Dropping Partitions
Background
Partitioning is specified on a table when it is initially defined via the PARTITION BY
clause. This clause can contain a SQL expression on any columns, the results of which will define which partition a row is sent to.
The data parts are logically associated with each partition on disk and can be queried in isolation.
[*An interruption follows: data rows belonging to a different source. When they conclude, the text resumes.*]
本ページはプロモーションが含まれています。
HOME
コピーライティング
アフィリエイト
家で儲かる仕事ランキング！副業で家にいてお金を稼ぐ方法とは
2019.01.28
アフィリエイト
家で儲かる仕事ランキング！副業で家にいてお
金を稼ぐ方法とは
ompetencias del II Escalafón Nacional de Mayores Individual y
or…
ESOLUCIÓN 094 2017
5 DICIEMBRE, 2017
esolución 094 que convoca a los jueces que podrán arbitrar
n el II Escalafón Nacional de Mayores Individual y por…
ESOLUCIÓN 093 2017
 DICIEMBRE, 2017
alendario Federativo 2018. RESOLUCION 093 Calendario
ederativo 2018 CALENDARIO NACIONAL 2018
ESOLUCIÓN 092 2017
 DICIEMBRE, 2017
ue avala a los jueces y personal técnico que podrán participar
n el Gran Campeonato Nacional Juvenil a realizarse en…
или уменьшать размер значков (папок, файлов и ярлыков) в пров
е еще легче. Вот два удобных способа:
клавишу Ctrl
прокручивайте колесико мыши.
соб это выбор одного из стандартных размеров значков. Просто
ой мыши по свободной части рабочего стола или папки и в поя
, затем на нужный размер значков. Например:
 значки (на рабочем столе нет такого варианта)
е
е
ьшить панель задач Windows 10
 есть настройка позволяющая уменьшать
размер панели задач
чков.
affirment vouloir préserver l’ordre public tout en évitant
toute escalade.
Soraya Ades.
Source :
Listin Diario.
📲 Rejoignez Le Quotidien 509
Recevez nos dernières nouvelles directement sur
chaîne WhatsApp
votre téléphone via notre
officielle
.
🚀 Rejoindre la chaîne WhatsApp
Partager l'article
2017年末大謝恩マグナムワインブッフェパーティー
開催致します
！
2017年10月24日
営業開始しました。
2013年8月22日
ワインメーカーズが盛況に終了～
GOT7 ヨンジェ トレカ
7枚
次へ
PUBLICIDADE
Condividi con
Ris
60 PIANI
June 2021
For the example below, we partition the posts
table by year using the expression toYear(CreationDate)
. As rows are inserted into ClickHouse, this expression will be evaluated against each row and routed to the resulting partition if it exists (if the row is the first for a year, the partition will be created).
CREATE TABLE posts
(
`Id` Int32 CODEC(Delta(4), ZSTD(1)),
`PostTypeId` Enum8('Question' = 1, 'Answer' = 2, 'Wiki' = 3, 'TagWikiExcerpt' = 4, 'TagWiki' = 5, 'ModeratorNomination' = 6, 'WikiPlaceholder' = 7, 'PrivilegeWiki' = 8),
`AcceptedAnswerId` UInt32,
`CreationDate` DateTime64(3, 'UTC'),
...
`ClosedDate` DateTime64(3, 'UTC')
)
ENGINE = MergeTree
ORDER BY (PostTypeId, toDate(CreationDate), CreationDate)
PARTITION BY toYear(CreationDate)
Read about setting the partition expression in a section How to set the partition expression.
In ClickHouse, users should principally consider partitioning to be a data management feature, not a query optimization technique. By separating data logically based on a key, each partition can be operated on independently e.g. deleted. This allows users to move partitions, and thus subnets, between storage tiers efficiently on time or expire data/efficiently delete from the cluster.
Drop Partitions
ALTER TABLE ... DROP PARTITION
provides a cost-efficient way to drop a whole partition.
ALTER TABLE table_name [ON CLUSTER cluster] DROP PARTITION|PART partition_expr
This query tags the partition as inactive and deletes data completely, approximately in 10 minutes. The query is replicated – it deletes data on all replicas.
In example, below we remove posts from 2008 for the earlier table by dropping the associated partition.
SELECT DISTINCT partition
FROM system.parts
WHERE `table` = 'posts'
┌─partition─┐
│ 2008 │
│ 2009 │
│ 2010 │
│ 2011 │
│ 2012 │
│ 2013 │
│ 2014 │
│ 2015 │
│ 2016 │
│ 2017 │
│ 2018 │
│ 2019 │
│ 2020 │
│ 2021 │
│ 2022 │
│ 2023 │
│ 2024 │
└───────────┘
17 rows in set. Elapsed: 0.002 sec.
ALTER TABLE posts
(DROP PARTITION '2008')
0 rows in set. Elapsed: 0.103 sec.